Operationally, this work reveals how various restrictions to combat the Covid19 pandemic significantly affected pedestrian flow dynamics in the transportation hub. These restrictions were not the only events that impacted use of the hub over the long term. The study of the impact of atypical factors reveals how pedestrian flows react accordingly. We found that given situations, whether a time segment or an exogenous factor, may lead to specific over- and under-use of particular locations. This type of study is replicable to any situation where a large set of count data is available and where the aim is to synthetize information from typical spatio-temporal profiles from distinct periods. We are thinking of the field of mobility, extended to the study of a public transport network or a city where the characterization of human travel patterns is of great importance. For example, in the case of road traffic, this type of model could be used to search for typical traffic situations within a city, to help set up a traffic control system adapted to each type of situation. This type of problem can also emerge in ecology, genomics, or others. In the field of genomics, this could help to segment the expression dynamics of a group of genes and to identify within these segments subgroups of over or under expressed genes. In ecology, we could imagine an extansion to the work proposed in Chiquet et al. (2021) by adding a temporal dimension. The models we used could segment the time into homogenous periods during which communities of different species are distributed similarly between various sites. For example, we might observe interdependent prey-predator communities whose abundances between different sites vary over a year. These models can be helpful to study the impact of covariates, isolated from the rest and potentially within different periods.

Further investigations are required to overcome some of the limitations of this type of modeling, including:

  • An exogenous factor can either be explicitly coded in the model or left to be found by the model. This decision induces variability when constructing segments.

  • It is necessary to have a sufficient quantity of exogenous data. Increasing the number of segments means that the exogenous factors are modeled in increasingly specific contexts, for which fewer data is available.

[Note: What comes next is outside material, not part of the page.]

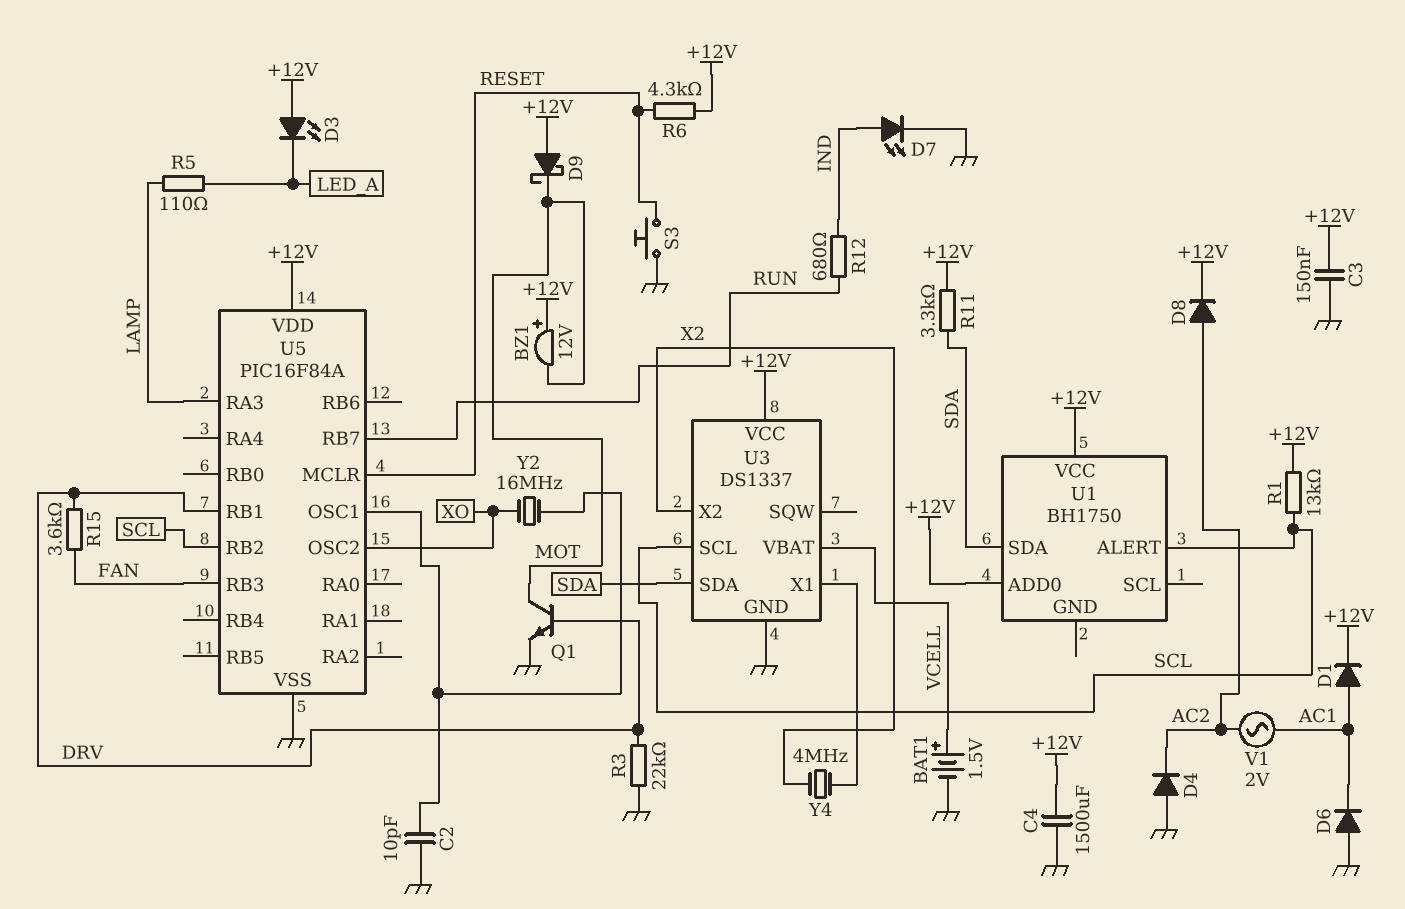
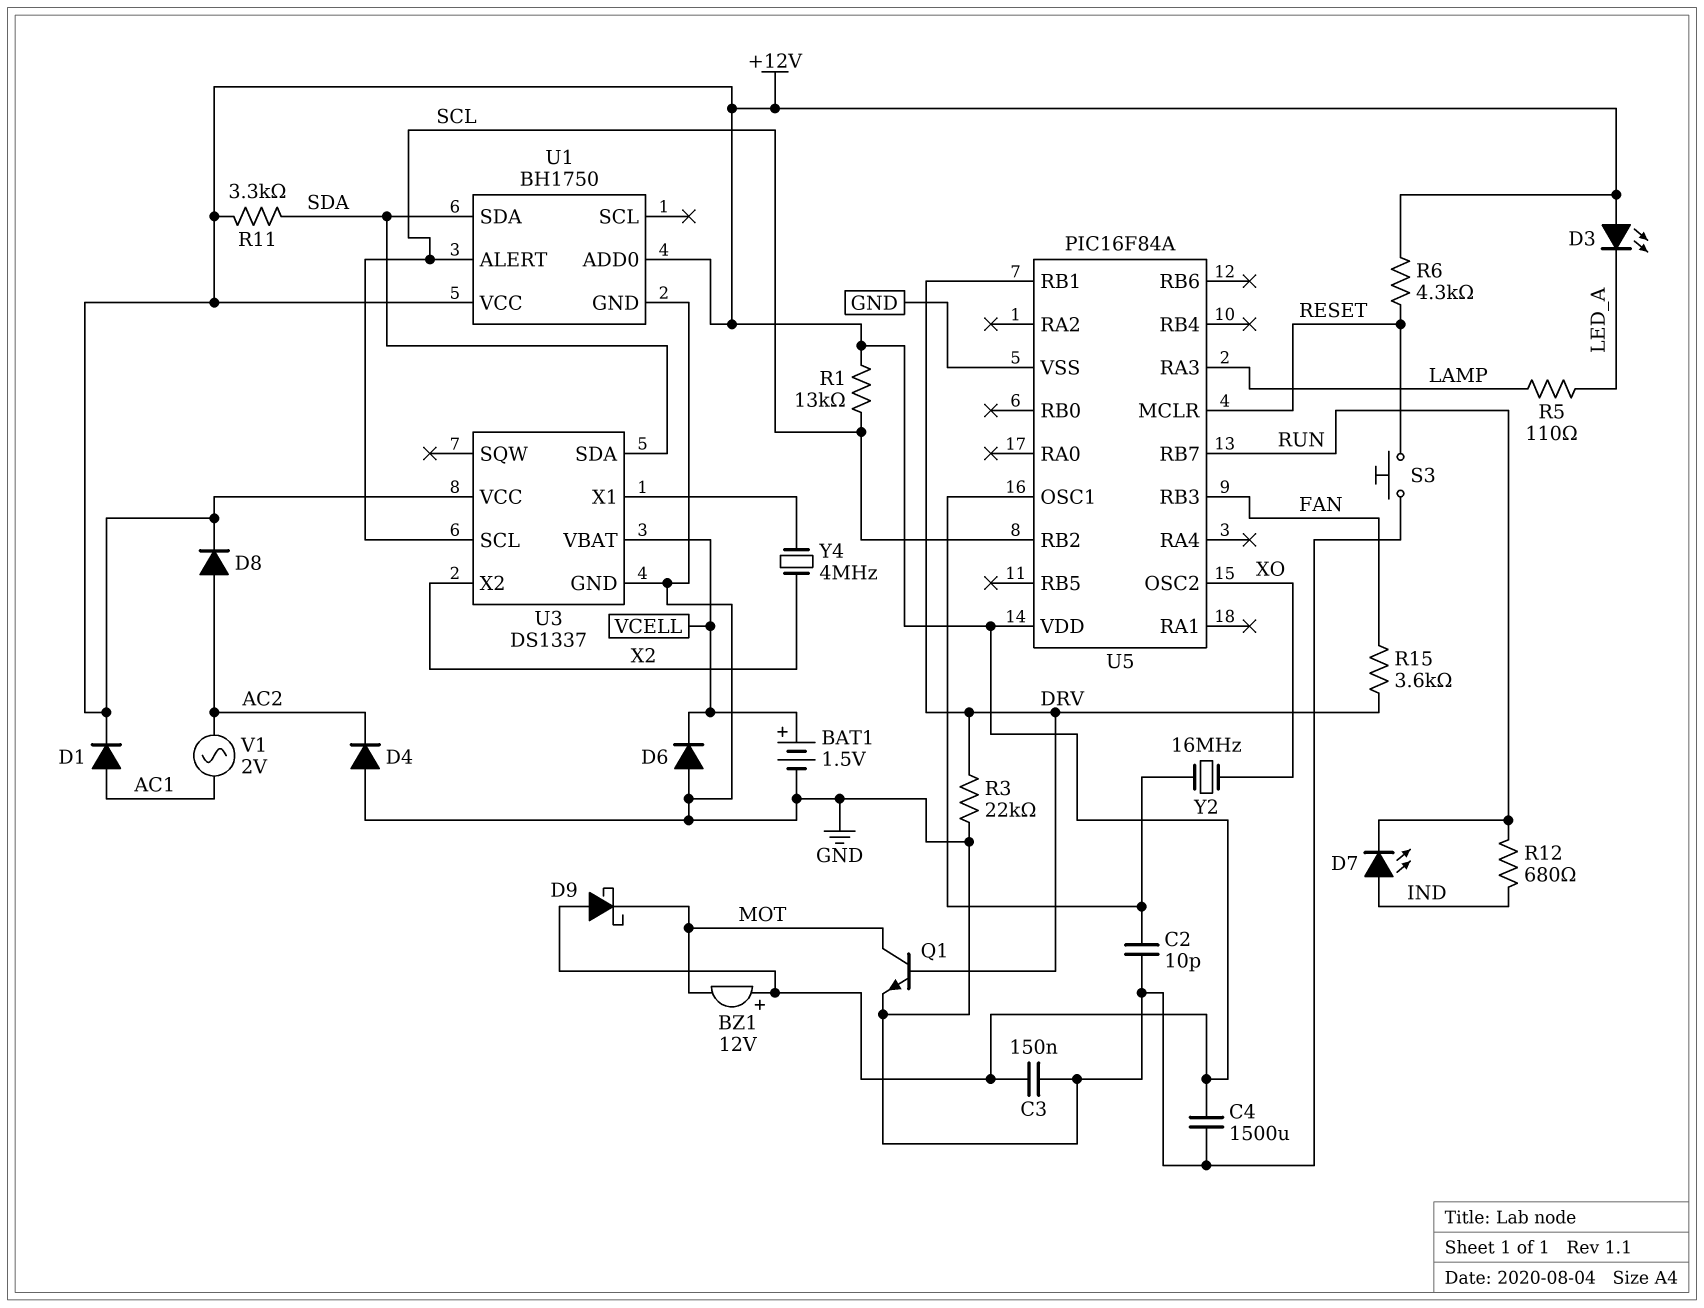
D6: diode (A GND, K AC1) -> diode (A GND, K VCELL)
D7: LED (A IND, K GND) -> LED (A IND, K RUN)
U1 pin GND: none -> GND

Furthermore, additional work could be done to include an autoregressive term in these models. This inclusion could help account for the intrinsic variability of each day in the model, potentially changing the allocation of days to segments (Ren and Barnett 2020). This study paves the way for more advanced clustering or prediction modeling work. In particular, it allows periods with variable flow dynamics to be distinguished, which can be helpful when predicting ridership in specific contexts.